TEXT EXCERPT
>>>>

Book Revue in Huntington gets boost from author James Patterson
After a winter that was "almost apocalyptic," seed money from a famous author to help keep the lights on at Book Revue in Huntington was a welcome addition to the bottom line.
"It just kind of went into the mix," said Robert Klein, co-owner along with his brother, Richard, of the independent bookstore that is often a destination as part of a night out in the village or for a book-signing event by a favorite author.
Book Revue was one of 54 bookstores nationwide that received funding in February in the first wave of grants from James Patterson, bestselling author of suspense thrillers such as those featuring the Alex Cross character, as well as young adult and middle-grade books. Patterson pledged last fall to donate $1 million to independent bookstores, encouraged readers to nominate their favorite store and then personally read the applications. Grants ranged from $2,000 to $15,000. About $750,000 remains to distribute. The only requirements are that the business be viable and have a children's section.
Book Revue's grant, which was intended to go toward operational expenses, "fell right in the middle" of the award range, Robert Klein said. "We planned to do certain things, but the winter was so difficult it just went into the stew to pay the bills."
Book Revue used the money to help fix the floor and pay taxes, among other things.
"What Jim [Patterson] did is a lovely thing to do and it certainly helps," Klein said. "We're looking forward to spring. We have a lot of good events planned."
Like most other independent bookstores, Book Revue doesn't just sell books. In addition to calendars, bookmarks and a large stock of used books, the store works with local authors to hold readings and book signings where family and friends can come out in support; gives book groups that register with it a discount if members buy their selections at the store; holds events for children, from toddler story hour to music time; and sells books to schools.
The children's section has a large wooden fire engine that youngsters can climb on or sit in to read while parents browse.
"That fire engine is the best purchase we ever made," Klein said.

<<<<

TO DO
1) Answer these questions using the article about Book Revue.
(a) How many bookstores received funding in the first wave of Patterson's grants?
(b) What are the only two requirements a business must meet for a grant?
(c) What object in the children's section can youngsters climb on or sit in?
2) In the article about Book Revue, rewrite the paragraph that begins "Like most other independent bookstores" as a bulleted list.
3) Print the passage of the Book Revue article from "Like most other" to "while parents browse.".

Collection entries
>>>>

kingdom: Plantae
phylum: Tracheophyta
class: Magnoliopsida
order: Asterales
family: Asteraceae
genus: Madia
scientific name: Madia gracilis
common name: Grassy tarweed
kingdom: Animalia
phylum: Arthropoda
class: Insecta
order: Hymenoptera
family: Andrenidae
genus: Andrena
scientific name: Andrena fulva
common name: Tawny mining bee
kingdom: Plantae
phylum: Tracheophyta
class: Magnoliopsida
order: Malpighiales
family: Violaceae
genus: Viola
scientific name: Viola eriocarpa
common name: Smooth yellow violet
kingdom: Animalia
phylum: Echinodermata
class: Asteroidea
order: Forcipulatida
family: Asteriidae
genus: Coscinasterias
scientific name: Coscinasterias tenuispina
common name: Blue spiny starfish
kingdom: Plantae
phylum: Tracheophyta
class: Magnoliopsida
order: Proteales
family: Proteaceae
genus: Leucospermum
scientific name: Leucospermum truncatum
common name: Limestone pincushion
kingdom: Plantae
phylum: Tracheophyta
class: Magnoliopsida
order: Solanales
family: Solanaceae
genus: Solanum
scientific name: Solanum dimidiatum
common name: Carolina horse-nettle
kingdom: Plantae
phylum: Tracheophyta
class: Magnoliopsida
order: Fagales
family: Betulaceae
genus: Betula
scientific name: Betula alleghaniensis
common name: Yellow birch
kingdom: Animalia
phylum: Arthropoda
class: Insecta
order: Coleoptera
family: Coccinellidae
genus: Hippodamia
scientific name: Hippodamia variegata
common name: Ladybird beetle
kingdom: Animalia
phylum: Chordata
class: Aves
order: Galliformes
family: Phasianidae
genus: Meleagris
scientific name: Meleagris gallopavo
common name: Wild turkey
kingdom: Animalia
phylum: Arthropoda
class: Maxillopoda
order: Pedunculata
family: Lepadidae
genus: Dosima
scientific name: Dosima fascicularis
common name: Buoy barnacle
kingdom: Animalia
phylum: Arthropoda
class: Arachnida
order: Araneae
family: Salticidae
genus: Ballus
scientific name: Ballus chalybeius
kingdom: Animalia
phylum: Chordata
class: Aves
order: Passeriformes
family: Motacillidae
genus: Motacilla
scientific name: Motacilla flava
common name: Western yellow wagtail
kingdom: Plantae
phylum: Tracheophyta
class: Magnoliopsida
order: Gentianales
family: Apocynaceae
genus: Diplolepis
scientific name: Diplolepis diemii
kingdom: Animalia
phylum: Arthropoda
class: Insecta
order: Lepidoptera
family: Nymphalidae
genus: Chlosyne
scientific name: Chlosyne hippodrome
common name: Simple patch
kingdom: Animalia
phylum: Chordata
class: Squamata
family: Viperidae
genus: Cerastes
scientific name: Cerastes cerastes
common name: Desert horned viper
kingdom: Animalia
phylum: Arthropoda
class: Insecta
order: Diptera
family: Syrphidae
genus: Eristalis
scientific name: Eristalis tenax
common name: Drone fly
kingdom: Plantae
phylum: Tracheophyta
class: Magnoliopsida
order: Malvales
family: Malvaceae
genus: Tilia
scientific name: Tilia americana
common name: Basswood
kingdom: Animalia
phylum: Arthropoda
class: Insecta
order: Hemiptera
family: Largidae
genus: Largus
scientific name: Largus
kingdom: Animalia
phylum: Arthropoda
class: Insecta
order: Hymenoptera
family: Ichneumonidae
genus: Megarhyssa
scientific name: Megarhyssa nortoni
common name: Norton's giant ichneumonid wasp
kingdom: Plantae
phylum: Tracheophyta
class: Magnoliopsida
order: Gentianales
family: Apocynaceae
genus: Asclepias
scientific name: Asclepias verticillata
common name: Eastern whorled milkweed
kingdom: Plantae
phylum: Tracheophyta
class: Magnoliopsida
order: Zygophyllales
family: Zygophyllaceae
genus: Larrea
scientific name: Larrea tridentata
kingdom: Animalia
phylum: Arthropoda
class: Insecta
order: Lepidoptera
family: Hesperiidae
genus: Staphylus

<<<<

COMPLETED EXERCISE
1)
(a) 54 bookstores nationwide.
(b) The business must be viable and must have a children's section.
(c) A large wooden fire engine.

2)
Besides selling books, Book Revue:
- sells calendars, bookmarks and a large stock of used books
- holds readings and book signings with local authors
- gives registered book groups a discount when members buy their selections at the store
- holds children's events, from toddler story hour to music time
- sells books to schools

3)
Like most other independent bookstores, Book Revue doesn't just sell books. In addition to calendars, bookmarks and a large stock of used books, the store works with local authors to hold readings and book signings where family and friends can come out in support; gives book groups that register with it a discount if members buy their selections at the store; holds events for children, from toddler story hour to music time; and sells books to schools.
The children's section has a large wooden fire engine that youngsters can climb on or sit in to read while parents browse.